As to the issue of how accurate the contents of the Yahoo! News story was, Pompeo confirmed that elements of it were “true”, including efforts by the CIA to target WikiLeaks in the aftermath of the Vault 7 publication detailing hacking tools and methods used by the organisation. This was a rather different tune to that initially struck: that the story made “for pretty good fiction.”
For Pompeo, the purpose was clear. “When bad guys steal those secrets we have a responsibility to go after them, to prevent [that] from happening.” He and other officials “desperately wanted to hold accountable those individuals that had violated US law, that had violated requirements to protect information and had tried to steal it.”
He also reiterated that the CIA was not permitted to conduct assassinations. “We never acted in a way that was inconsistent with that.” There had never been any “planning to violate US law – not once in my time.”
Other observations seem to suggest a rogue at play, a vigilante intent on cracking skulls and moving away from the law. Except that for Pompeo, pursuing the likes of Assange was very much part of “a deep legal framework”, where “actions” were taken “consistent with US law to try to achieve that.”

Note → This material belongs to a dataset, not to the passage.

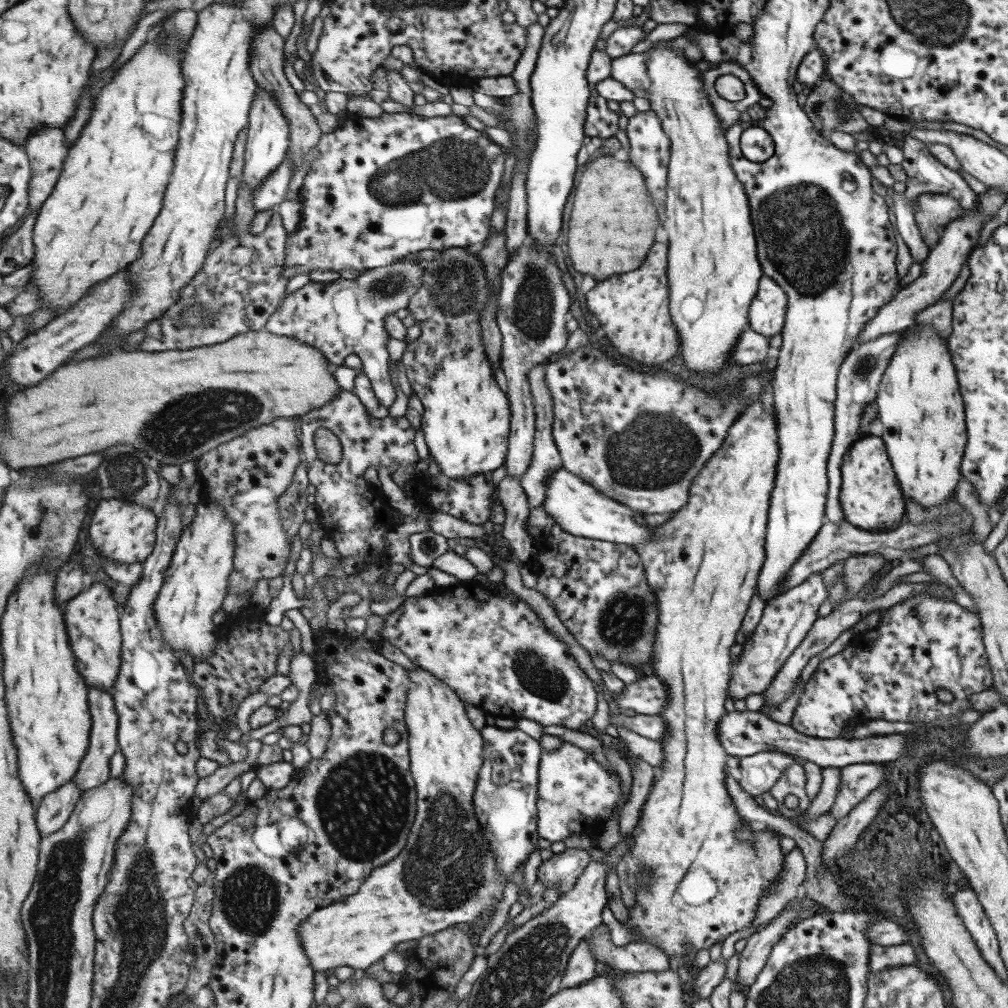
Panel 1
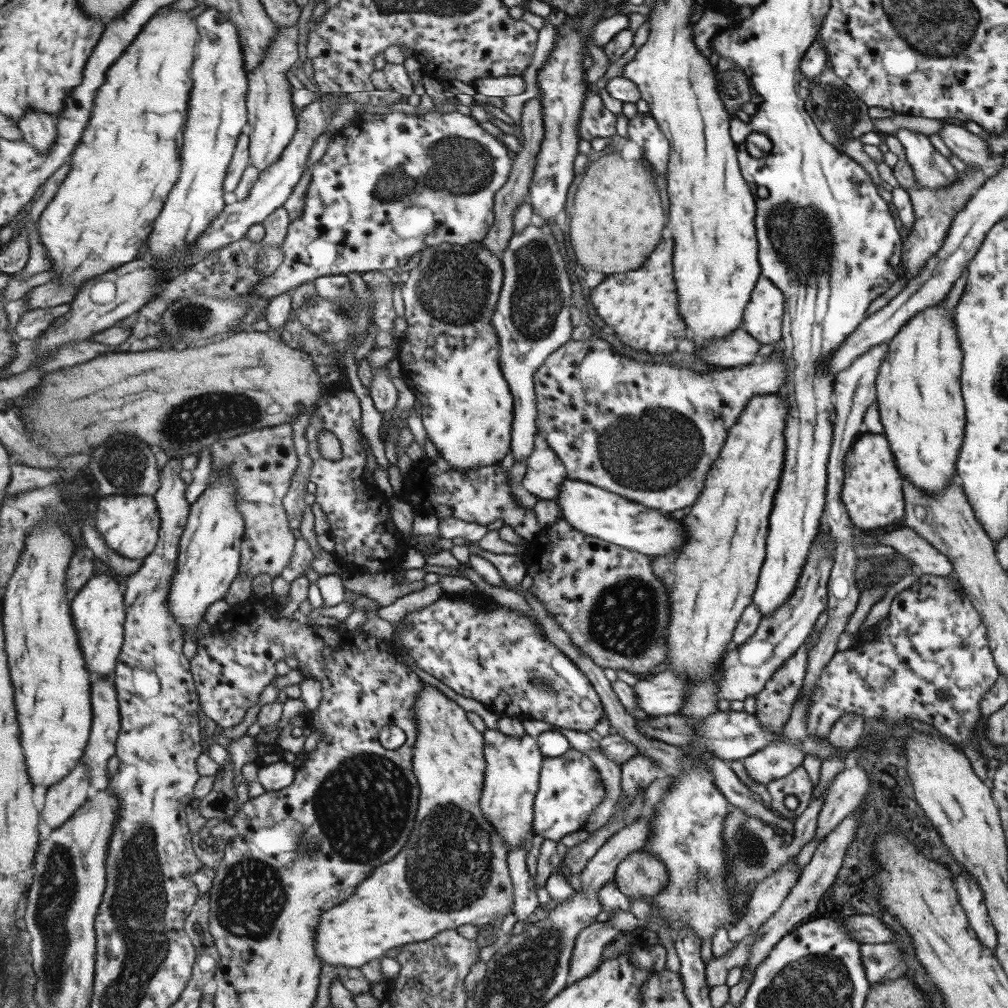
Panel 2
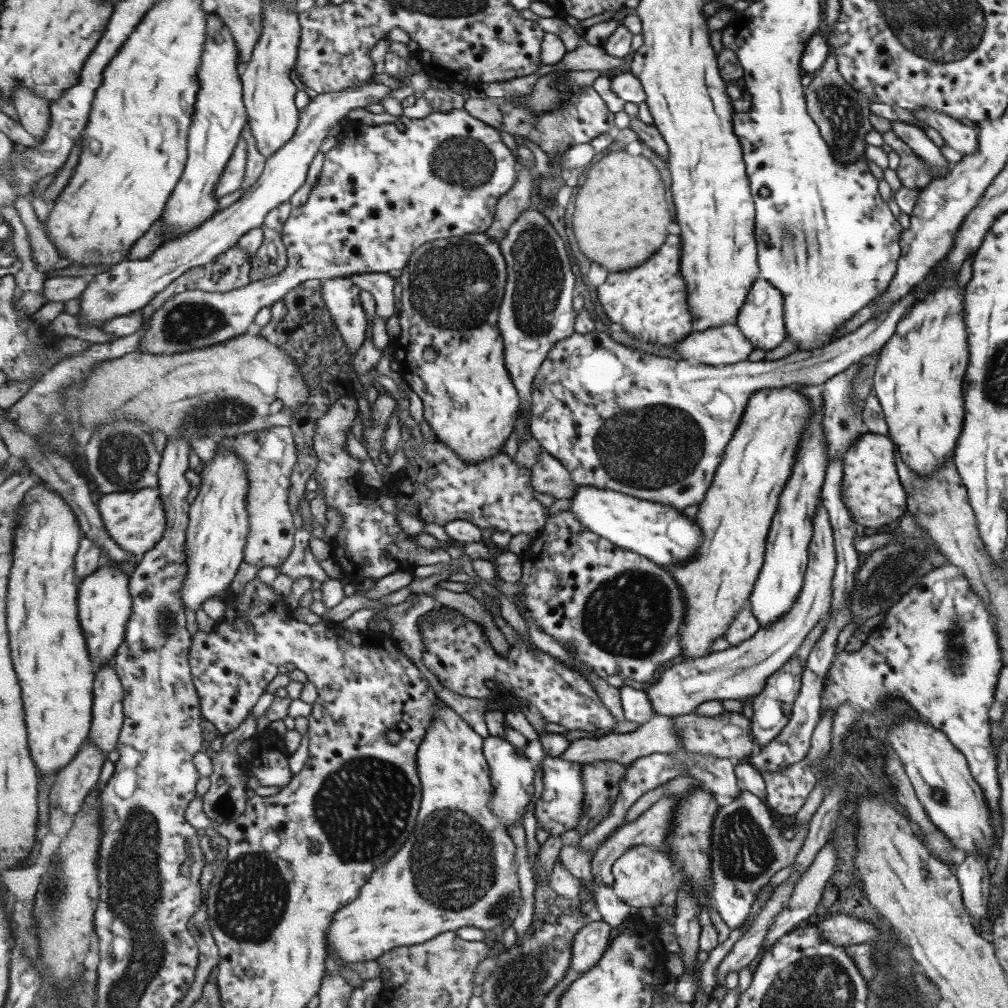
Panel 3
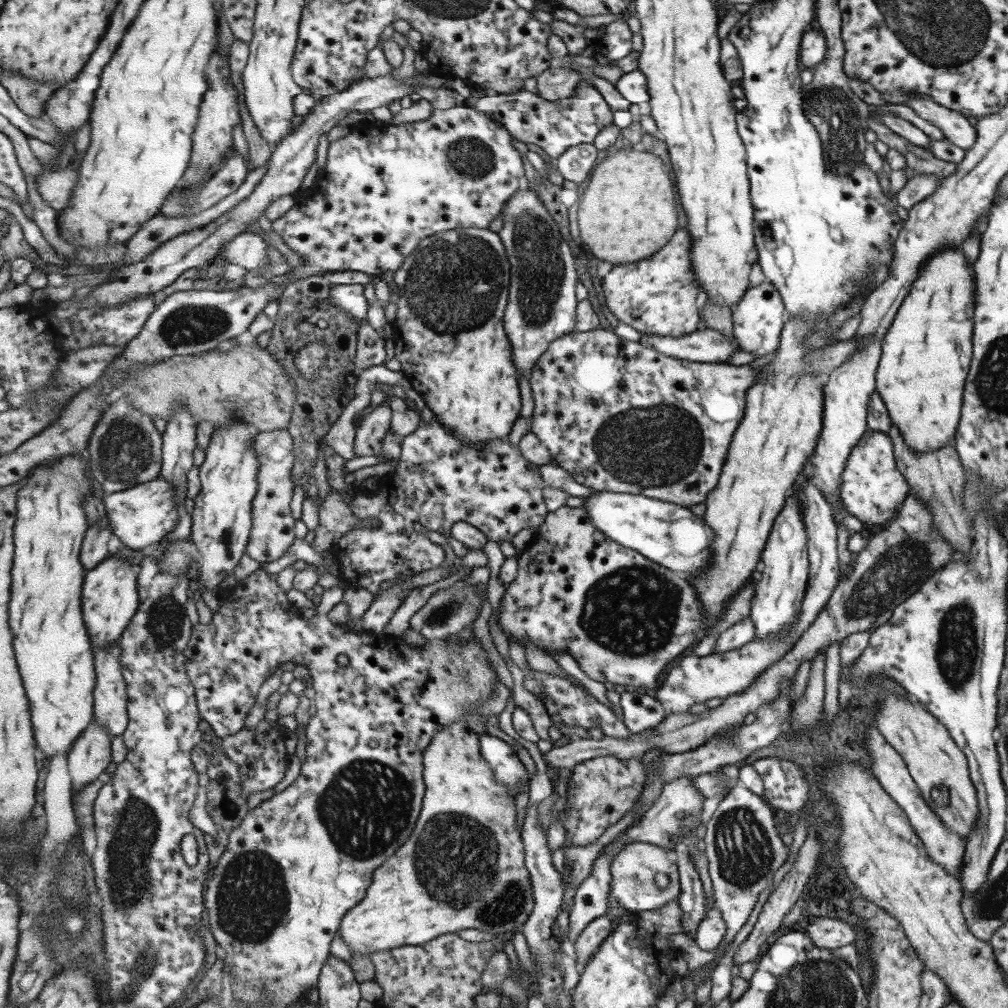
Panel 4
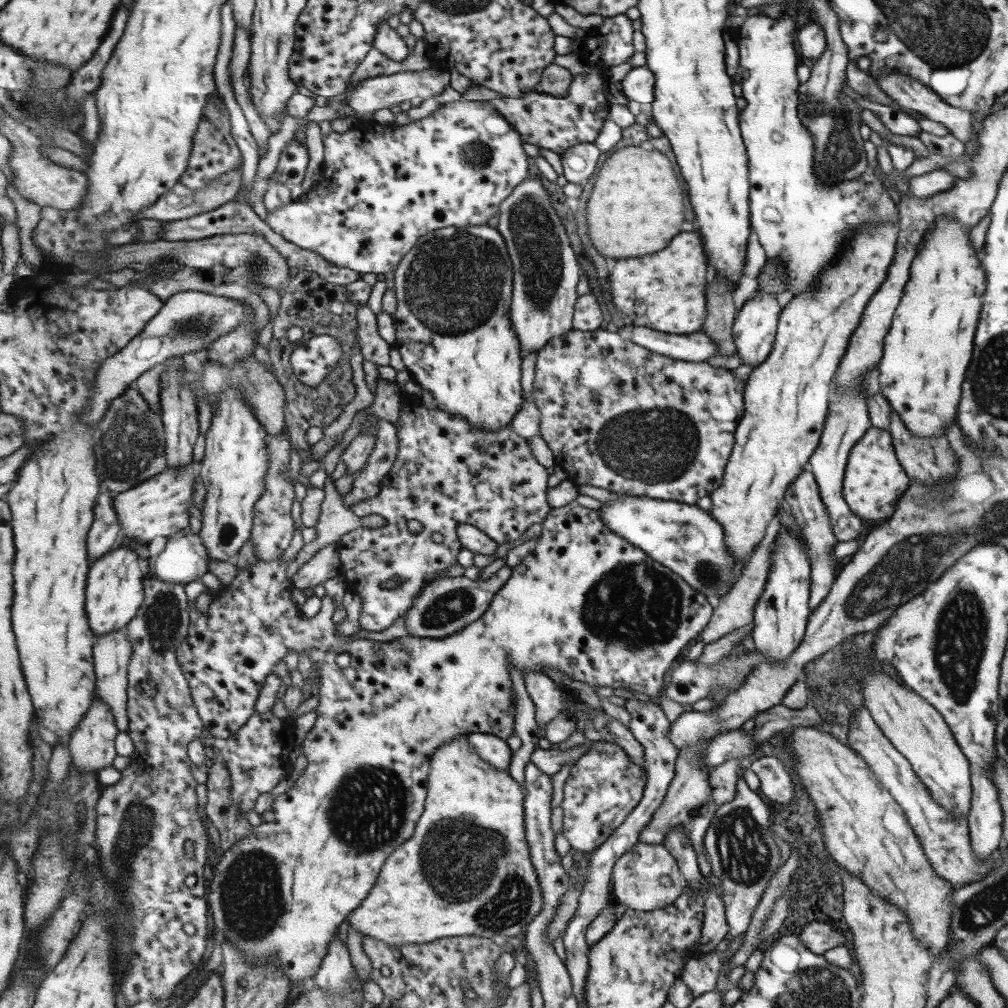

This peculiar viewpoint can only shock the more legally minded. The United Nations Special Rapporteur on Torture, Nils Melzner, stated it with bone dry precision. “This is not about the law. It is about intimidating journalism; it’s about suppressing press freedom; it’s about protecting immunity for state officials.”
The thirty intelligence and national security officials hardly deserve medals or citations of honour; but their information cast light into dark spaces, revealing a thuggish mentality at play in the National Security State. While the revelations were not brand spanking in their freshness, they served to back up previous accounts of surveillance and contemplated abduction and violence submitted in the Assange extradition trial.
As for Pompeo’s actual state of knowledge, further material promises to make the light of day. On October 29, the unsuspecting figure was served by plaintiffs including such legal luminaries as human rights Margaret Ratner Kunstler. The lawsuit, which names the CIA, Pompeo, David Morales Guillen and Undercover Global, S.L. as defendants, is seeking monetary and injunctive relief for violations of the Fourth Amendment – the right to be free from unreasonable searches and seizures.
As the case involves targeted surveillance of the plaintiffs at the Ecuadorian Embassy, including during consultations with Assange, and the forced surrender of electronic devices on entering the embassy, the gaps in Pompeo’s account may well be given further stuffing.